We pressed our ears to the door. But the door was thick. We strained and strained to hear something. My brother stuck a piece of string through the keyhole and wiggled it. He tugged and tugged at the key to try to make it fall. Then he stuck his fingers under the bottom of the door until he felt the silver key. The key was hard and cold. He squeezed and squeezed his fingers into the narrow crack until they were red and torn. Then he shone his torch on his fingers, and that’s when we saw the blood. Blood all over his fingers. We screamed and ran downstairs and Mum came out and said, Shhhhh! For Pete’s sake, I’m trying to sleep!

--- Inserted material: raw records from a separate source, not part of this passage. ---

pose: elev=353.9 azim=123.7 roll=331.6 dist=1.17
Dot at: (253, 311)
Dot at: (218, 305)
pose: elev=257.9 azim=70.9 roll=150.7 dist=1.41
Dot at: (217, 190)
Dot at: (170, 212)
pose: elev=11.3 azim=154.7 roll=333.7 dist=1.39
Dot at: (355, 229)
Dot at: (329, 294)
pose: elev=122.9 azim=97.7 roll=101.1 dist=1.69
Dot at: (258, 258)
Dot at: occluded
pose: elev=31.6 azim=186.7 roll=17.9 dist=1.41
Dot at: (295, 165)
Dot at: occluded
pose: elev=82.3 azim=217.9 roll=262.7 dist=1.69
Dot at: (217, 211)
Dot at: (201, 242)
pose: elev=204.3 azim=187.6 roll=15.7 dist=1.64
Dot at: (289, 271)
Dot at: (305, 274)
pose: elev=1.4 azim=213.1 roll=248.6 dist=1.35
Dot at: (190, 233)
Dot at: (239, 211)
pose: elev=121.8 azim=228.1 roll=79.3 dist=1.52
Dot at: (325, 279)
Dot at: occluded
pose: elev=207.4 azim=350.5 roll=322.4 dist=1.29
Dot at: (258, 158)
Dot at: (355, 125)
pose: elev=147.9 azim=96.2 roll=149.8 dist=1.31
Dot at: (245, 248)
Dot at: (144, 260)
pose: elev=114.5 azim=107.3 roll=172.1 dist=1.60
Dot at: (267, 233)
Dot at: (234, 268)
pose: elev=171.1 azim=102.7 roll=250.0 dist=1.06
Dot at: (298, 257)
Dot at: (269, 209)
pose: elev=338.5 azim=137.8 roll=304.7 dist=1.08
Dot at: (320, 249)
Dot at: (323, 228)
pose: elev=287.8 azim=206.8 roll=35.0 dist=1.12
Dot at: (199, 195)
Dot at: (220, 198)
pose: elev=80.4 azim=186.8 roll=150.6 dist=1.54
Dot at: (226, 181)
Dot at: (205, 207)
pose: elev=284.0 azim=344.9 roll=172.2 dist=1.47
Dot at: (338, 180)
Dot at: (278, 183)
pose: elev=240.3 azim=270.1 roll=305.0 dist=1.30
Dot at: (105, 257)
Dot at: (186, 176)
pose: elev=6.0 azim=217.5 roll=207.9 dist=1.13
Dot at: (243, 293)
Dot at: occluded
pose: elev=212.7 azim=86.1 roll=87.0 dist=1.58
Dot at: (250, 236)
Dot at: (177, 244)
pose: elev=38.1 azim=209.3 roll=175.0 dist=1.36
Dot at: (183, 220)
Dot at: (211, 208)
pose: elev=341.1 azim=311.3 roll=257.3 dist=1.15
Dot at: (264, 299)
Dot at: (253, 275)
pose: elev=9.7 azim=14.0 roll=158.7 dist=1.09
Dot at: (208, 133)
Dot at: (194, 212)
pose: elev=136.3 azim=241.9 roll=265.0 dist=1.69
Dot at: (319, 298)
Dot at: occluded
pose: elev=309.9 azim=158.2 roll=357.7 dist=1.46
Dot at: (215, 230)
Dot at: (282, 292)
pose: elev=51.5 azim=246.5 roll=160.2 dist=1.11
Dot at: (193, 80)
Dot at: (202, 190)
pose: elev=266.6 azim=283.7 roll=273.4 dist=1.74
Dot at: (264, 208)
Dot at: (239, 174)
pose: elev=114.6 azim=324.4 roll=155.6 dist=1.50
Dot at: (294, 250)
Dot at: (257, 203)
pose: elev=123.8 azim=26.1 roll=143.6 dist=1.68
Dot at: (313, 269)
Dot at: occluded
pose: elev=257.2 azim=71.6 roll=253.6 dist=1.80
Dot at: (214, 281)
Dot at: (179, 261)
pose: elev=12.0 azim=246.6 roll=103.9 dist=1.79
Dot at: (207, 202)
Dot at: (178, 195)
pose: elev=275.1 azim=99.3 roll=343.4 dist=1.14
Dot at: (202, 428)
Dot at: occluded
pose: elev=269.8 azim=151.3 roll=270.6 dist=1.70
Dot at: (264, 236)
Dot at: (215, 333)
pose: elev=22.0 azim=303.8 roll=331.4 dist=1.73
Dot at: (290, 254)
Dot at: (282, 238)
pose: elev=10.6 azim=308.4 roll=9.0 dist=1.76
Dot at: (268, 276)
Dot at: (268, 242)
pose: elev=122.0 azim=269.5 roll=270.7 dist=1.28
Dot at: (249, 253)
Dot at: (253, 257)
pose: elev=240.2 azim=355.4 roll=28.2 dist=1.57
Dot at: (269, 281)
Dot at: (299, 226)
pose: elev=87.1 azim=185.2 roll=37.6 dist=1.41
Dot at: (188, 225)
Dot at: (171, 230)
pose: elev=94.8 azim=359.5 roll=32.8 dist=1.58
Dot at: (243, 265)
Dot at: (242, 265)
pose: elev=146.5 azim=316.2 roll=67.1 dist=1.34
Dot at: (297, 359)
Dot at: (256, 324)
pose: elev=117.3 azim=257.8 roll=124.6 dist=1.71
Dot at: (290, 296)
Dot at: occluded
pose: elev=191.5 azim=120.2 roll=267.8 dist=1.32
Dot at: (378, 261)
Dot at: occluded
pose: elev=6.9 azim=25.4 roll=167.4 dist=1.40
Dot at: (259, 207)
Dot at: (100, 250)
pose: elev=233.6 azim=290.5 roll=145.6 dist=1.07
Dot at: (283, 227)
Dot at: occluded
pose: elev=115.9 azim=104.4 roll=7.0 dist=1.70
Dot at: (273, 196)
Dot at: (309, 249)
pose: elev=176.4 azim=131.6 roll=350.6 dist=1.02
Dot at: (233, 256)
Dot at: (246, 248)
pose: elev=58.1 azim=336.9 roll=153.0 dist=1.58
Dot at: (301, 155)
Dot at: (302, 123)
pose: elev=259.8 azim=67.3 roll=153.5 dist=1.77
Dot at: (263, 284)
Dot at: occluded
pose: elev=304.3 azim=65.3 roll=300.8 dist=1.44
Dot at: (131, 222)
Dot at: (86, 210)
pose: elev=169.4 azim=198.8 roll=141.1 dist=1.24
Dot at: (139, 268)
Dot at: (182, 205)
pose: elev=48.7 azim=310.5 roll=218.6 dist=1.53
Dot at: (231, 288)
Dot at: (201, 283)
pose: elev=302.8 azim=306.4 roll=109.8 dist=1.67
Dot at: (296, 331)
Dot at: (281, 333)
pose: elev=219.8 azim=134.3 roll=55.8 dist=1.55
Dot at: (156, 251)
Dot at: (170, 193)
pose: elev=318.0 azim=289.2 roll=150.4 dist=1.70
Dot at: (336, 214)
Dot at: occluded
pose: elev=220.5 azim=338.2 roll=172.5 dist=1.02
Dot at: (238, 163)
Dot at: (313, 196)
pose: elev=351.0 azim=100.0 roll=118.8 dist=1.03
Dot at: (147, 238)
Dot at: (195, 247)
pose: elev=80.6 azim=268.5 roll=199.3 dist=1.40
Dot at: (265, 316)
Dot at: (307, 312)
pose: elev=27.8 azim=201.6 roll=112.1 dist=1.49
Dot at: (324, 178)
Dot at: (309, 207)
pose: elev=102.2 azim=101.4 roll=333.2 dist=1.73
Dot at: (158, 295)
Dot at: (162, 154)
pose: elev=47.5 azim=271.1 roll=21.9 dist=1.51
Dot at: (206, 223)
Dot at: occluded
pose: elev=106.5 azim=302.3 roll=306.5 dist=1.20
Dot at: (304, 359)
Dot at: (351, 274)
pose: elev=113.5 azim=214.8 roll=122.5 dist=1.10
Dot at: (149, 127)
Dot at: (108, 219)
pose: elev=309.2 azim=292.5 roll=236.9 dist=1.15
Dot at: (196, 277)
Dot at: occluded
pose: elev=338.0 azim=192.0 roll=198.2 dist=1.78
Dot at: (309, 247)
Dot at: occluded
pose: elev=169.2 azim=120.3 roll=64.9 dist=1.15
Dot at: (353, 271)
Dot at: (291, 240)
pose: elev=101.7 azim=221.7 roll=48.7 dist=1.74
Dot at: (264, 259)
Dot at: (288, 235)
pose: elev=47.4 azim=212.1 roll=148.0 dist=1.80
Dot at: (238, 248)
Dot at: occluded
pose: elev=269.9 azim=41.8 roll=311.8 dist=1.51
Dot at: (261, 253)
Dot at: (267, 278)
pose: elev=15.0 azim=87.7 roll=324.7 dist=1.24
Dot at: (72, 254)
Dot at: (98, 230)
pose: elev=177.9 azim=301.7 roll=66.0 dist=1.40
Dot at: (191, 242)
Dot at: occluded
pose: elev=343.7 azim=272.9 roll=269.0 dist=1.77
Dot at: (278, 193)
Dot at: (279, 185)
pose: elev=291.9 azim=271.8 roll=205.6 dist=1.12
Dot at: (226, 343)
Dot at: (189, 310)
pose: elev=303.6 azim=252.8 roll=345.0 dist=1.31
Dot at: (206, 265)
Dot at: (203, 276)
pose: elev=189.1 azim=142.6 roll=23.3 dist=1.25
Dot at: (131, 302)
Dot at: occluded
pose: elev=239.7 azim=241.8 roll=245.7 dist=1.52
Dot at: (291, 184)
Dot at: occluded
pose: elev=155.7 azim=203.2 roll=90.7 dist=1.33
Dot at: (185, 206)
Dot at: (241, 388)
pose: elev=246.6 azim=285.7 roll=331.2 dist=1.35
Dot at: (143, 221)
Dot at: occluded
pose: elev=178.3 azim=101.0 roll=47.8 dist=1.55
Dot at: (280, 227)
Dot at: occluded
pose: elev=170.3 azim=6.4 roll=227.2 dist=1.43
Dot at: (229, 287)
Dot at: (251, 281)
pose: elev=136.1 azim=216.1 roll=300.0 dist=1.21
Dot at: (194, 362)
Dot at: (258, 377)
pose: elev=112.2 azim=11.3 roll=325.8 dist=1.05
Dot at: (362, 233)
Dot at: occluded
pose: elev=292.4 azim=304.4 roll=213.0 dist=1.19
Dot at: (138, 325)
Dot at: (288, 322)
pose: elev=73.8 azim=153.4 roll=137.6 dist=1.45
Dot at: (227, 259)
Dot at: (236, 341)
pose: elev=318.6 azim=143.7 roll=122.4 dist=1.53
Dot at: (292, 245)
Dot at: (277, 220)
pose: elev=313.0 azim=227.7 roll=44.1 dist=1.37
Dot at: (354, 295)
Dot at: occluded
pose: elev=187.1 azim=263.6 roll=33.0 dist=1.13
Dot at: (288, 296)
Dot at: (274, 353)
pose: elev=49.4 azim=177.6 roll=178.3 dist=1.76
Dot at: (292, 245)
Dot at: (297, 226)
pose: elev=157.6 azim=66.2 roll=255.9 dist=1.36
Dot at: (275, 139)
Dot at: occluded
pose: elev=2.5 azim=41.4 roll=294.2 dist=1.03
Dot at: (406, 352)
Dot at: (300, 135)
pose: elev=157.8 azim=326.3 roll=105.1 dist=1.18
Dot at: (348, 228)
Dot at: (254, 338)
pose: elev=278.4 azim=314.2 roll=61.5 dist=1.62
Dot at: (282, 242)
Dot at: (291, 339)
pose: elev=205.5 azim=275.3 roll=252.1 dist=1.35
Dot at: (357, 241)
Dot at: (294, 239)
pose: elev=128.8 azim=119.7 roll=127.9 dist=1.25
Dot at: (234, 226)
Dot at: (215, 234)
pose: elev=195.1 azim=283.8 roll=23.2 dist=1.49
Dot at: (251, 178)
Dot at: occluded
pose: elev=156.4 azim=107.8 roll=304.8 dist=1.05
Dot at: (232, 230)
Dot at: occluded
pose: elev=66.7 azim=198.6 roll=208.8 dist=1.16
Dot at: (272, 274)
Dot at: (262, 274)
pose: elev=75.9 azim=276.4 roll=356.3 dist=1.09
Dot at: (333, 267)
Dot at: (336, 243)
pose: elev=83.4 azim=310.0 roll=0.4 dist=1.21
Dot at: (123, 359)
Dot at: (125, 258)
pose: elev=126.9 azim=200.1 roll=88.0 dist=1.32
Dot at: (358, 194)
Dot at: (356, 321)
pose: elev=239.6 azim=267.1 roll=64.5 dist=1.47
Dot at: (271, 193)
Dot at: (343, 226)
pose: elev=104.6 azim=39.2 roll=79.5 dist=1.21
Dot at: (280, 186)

But after a while we went back up. We went back again and again. We peered through the keyhole until our eyes hurt because we were absolutely sure of this: Mrs Robinson had been lying on the kitchen floor with blood caked to her face for years. Mr Robinson was a big fat liar!
——————————
I have at several times in my life recognized that there was evil in the neighbourhood, the surroundings, that the environment of someone who was evil was near me, connected with what was happening.
Miss Marple (Nemesis)
Where were you when it all happened, that’s what you need to know. Where were you, and where was everyone else? If Miss Marple wanted to find out what had happened she would start by asking some questions, some very particular questions.
‘What happened, dear? Can you remember where you were when it happened? Who were you standing next to? What were you wearing? Were you holding anything in your hands? What happened the moment, the very moment, when the man with the dazzling light and the gun said “Stick ’em up”?’
And I would say: ‘I remember the back door standing open and Mummy with a pale face and her hair lit up like a lamp. Mummy’s face wasn’t moving; she looked like a ghost. Mummy was a ghost come back from the dead and the man next to her was saying something in a language I couldn’t understand. He had a red face and no hair and Mummy wasn’t moving at all. Mummy was as still as a statue. The man with the red face was the only one talking, and all the time the light kept shining through Mummy’s hair, shining and shining and shining. And that is all I could look at, Mummy’s hair, which was as neat as a haystack.’
The only word I remember from that day is ‘hospital’. Mummy and the man with no hair said they were going to the hospital. And I thought, hospitals are for sick people or for children who have bashed their heads.
That day Mummy went into her bedroom and shut the door. She went into her room and closed the curtains. She got into bed with her clothes on. Mummy stayed in bed for years, until the day the lady in brown came round with her notepad and began to ask questions.